Recipe
Ingredients
- •1 white onion
- •2 stalks fresh lemongrass
- •1 cup shiitake mushrooms
- •1 inch fresh ginger
- •1 lime
- •1 whole chicken
- •3 quarts filtered water
- •2 bay leaves
- •1 teaspoon dried thyme
- •1 can coconut milk
- •2 tablespoons fish sauce
- •1 teaspoon honey
- •2 cups spinach
- •1 bunch cilantro, to garnish
Instructions
- 1.Chop your onion, lemongrass, and mushrooms. Peel and chop the ginger, and zest and juice your lime.
- 2.Place your rinsed whole chicken into a giant pot and submerge it in 3 quarts of water. Bring to a boil over medium-high heat, then add the onion, bay leaves, and dried thyme. Cook uncovered for 30 to 40 minutes until the chicken is tender.

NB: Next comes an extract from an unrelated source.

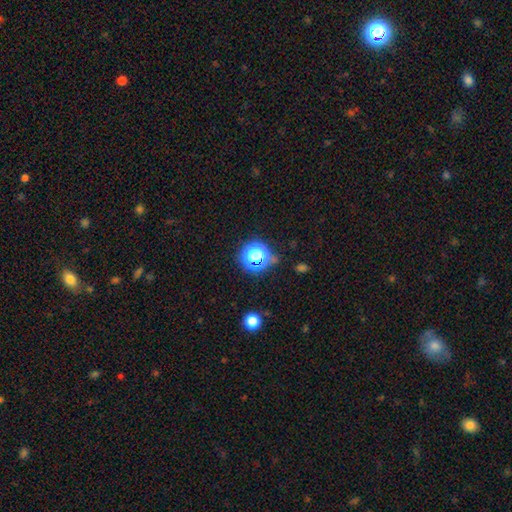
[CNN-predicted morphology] Smooth or featured? Predicted: star or artifact (p=0.47).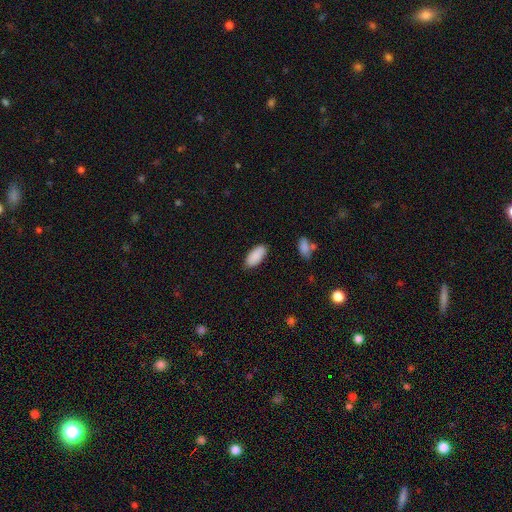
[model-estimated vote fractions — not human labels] smooth_or_featured: smooth (p=0.89) [alt: star or artifact p=0.06]
how_rounded: in between (p=0.90) [alt: cigar-shaped p=0.08]
merging: none (p=0.85) [alt: minor disturbance p=0.11]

- 3.During the final 10 minutes of boiling the chicken, throw in your chopped lemongrass, ginger, lime zest, and lime juice.
- 4.Fish the chicken out to cool. Strain your broth through a sieve into a second pot and discard all the spent solids. Once the chicken is cool enough to handle, strip the meat from the bones and rough-chop it.
- 5.Bring your pure stock back to a boil, drop in the chicken meat and fresh mushrooms, and simmer for 20 minutes.
- 6.Stir in the coconut milk, fish sauce, honey, and fresh spinach. Simmer for just 3 minutes until the spinach wilts, garnish with plenty of fresh cilantro, and serve up your ultimate comfort soup!